En aidant les neurones à éliminer l’excès de Tau toxique, Arc permet aux cellules endommagées de survivre plus longtemps. Chez les souris dépourvues d’Arc, la protéine tau toxique reste dans les neurones, entraînant la mort plus rapide des cellules malades.

“Lorsque Arc est absent, Tau est piégé dans les neurones et s’accumule à des niveaux toxiques. Lorsque Arc est présent, Tau est libéré dans les vésicules extracellulaires. Cela aide à réduire l’accumulation de Tau dans le neurone d’origine, mais le Tau libéré est absorbé dans les neurones sains voisins et favorise la propagation de la maladie”, a déclaré Tyagi.

Ces résultats suggèrent que le traitement le plus efficace ne consiste peut-être pas à empêcher les cellules malades de libérer du Tau. Au lieu de cela, il est préférable d’empêcher ces vésicules extracellulaires toxiques de pénétrer dans les neurones sains.

Une nouvelle cible thérapeutique potentielle pour la maladie d’Alzheimer

Les scientifiques ont découvert des vésicules extracellulaires contenant à la fois Arc et Tau dans le tissu cérébral humain, ce qui suggère que le même mécanisme pourrait exister chez l’homme. Cependant, ils soulignent que des recherches supplémentaires sont nécessaires avant qu’un traitement potentiel ne parvienne aux patients.

“La plupart des travaux que nous avons effectués concernent des souris, pas des humains”, a déclaré Shepherd. “Nous avons quelques indices selon lesquels ce qui se passe chez ces souris pourrait se produire chez les humains, mais nous ne le savons pas encore. Et nous sommes loin de dire que nous développons un remède pour quoi que ce soit. Mais cela pourrait ouvrir de nouvelles voies pour y parvenir.”

Intercepter la protéine tau contenant des vésicules extracellulaires après qu’elle ait quitté les neurones malades, mais avant qu’elle n’atteigne les neurones sains, est une possibilité prometteuse. Même si une telle approche ne permet pas d’inverser les lésions cérébrales existantes, elle pourrait ralentir ou empêcher la propagation de la maladie d’Alzheimer.

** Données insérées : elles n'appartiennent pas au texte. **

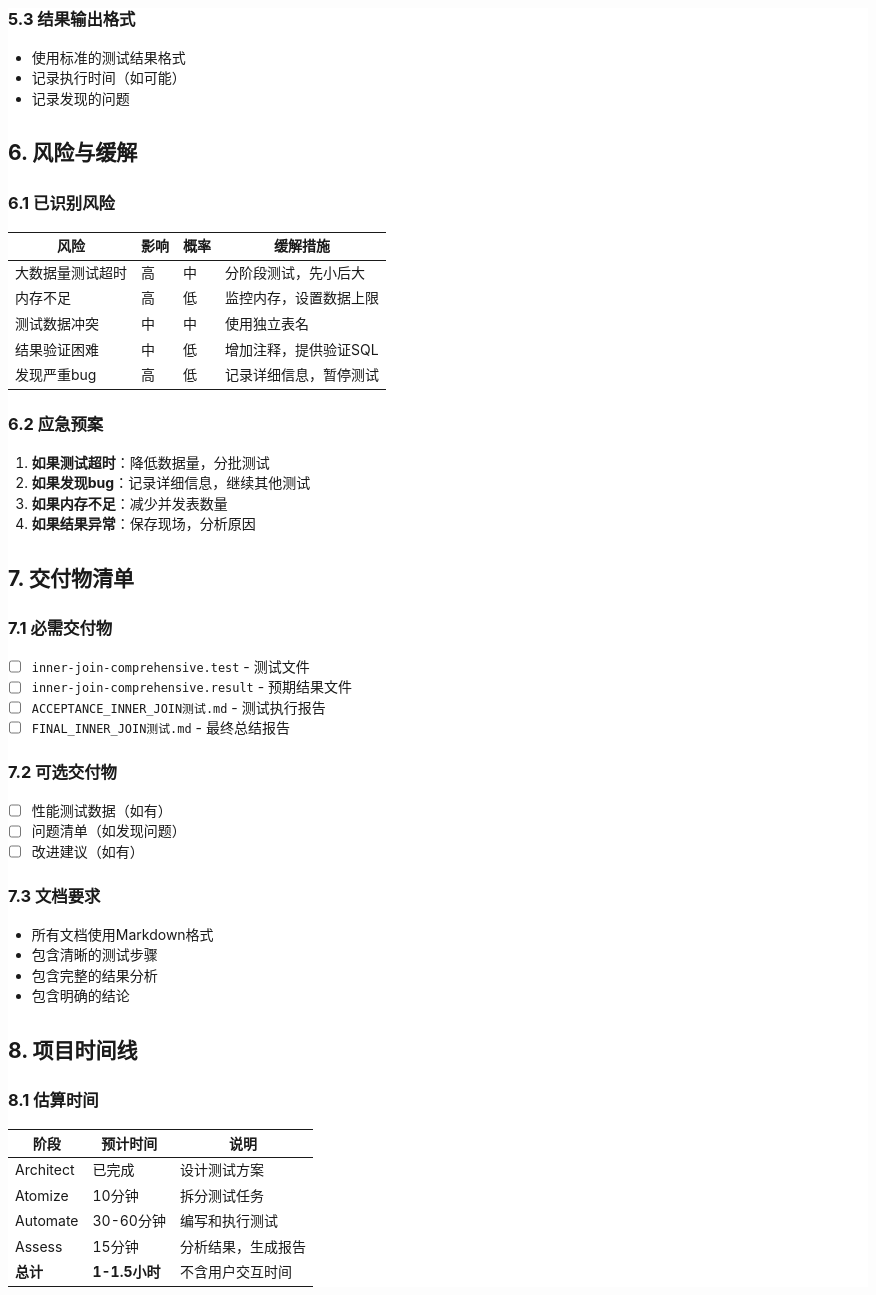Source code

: ### 5.3 结果输出格式
- 使用标准的测试结果格式
- 记录执行时间（如可能）
- 记录发现的问题

## 6. 风险与缓解

### 6.1 已识别风险

| 风险 | 影响 | 概率 | 缓解措施 |
|-----|------|------|---------|
| 大数据量测试超时 | 高 | 中 | 分阶段测试，先小后大 |
| 内存不足 | 高 | 低 | 监控内存，设置数据上限 |
| 测试数据冲突 | 中 | 中 | 使用独立表名 |
| 结果验证困难 | 中 | 低 | 增加注释，提供验证SQL |
| 发现严重bug | 高 | 低 | 记录详细信息，暂停测试 |

### 6.2 应急预案
1. **如果测试超时**：降低数据量，分批测试
2. **如果发现bug**：记录详细信息，继续其他测试
3. **如果内存不足**：减少并发表数量
4. **如果结果异常**：保存现场，分析原因

## 7. 交付物清单

### 7.1 必需交付物
- [ ] `inner-join-comprehensive.test` - 测试文件
- [ ] `inner-join-comprehensive.result` - 预期结果文件
- [ ] `ACCEPTANCE_INNER_JOIN测试.md` - 测试执行报告
- [ ] `FINAL_INNER_JOIN测试.md` - 最终总结报告

### 7.2 可选交付物
- [ ] 性能测试数据（如有）
- [ ] 问题清单（如发现问题）
- [ ] 改进建议（如有）

### 7.3 文档要求
- 所有文档使用Markdown格式
- 包含清晰的测试步骤
- 包含完整的结果分析
- 包含明确的结论

## 8. 项目时间线

### 8.1 估算时间
| 阶段 | 预计时间 | 说明 |
|-----|---------|------|
| Architect | 已完成 | 设计测试方案 |
| Atomize | 10分钟 | 拆分测试任务 |
| Automate | 30-60分钟 | 编写和执行测试 |
| Assess | 15分钟 | 分析结果，生成报告 |
| **总计** | **1-1.5小时** | 不含用户交互时间 |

“Si nous pouvons cibler ces véhicules électriques spécifiques, ce serait une stratégie thérapeutique vraiment utile”, a déclaré Shepherd. “Pour les personnes atteintes de la maladie d’Alzheimer ou d’une démence précoce, si nous pouvons arrêter la propagation, nous pouvons prévenir d’autres dommages et un déclin cognitif.”

a publié une étude intitulée “Arc médie le transfert intercellulaire de tau via des vésicules extracellulaires”. Es.

La recherche a été soutenue par les National Institutes of Health, notamment le Director’s Office of Transformational Research Award (R01 NS115716), le National Institute of Neurological Disorders and Stroke (DSPAN F99), le National Institute on Aging (AG073236), l’Initiative Chan-Zuckerberg, Ben Barres, Early Acceleration, Alzhain, Alzhain, K. Disorders Award, John M. Huntsman Presidential Foundation, Max Planck Society, AIRC IG. 26229, PRIN 2022EMZJL4, Fondation Rainwater, Fondation JPB, Fondation Cure Alzheimer. Des échantillons humains ont été obtenus auprès du Massachusetts Alzheimer’s Disease Research Center, soutenu par le National Institute on Aging (P30AG062421).

Shepherd est co-fondateur de VNV, LLC, détient des actions et agit en tant que consultant auprès d’Aera Therapeutics, Inc., qui accorde des licences de propriété intellectuelle et de brevets concernant les capsides Arc.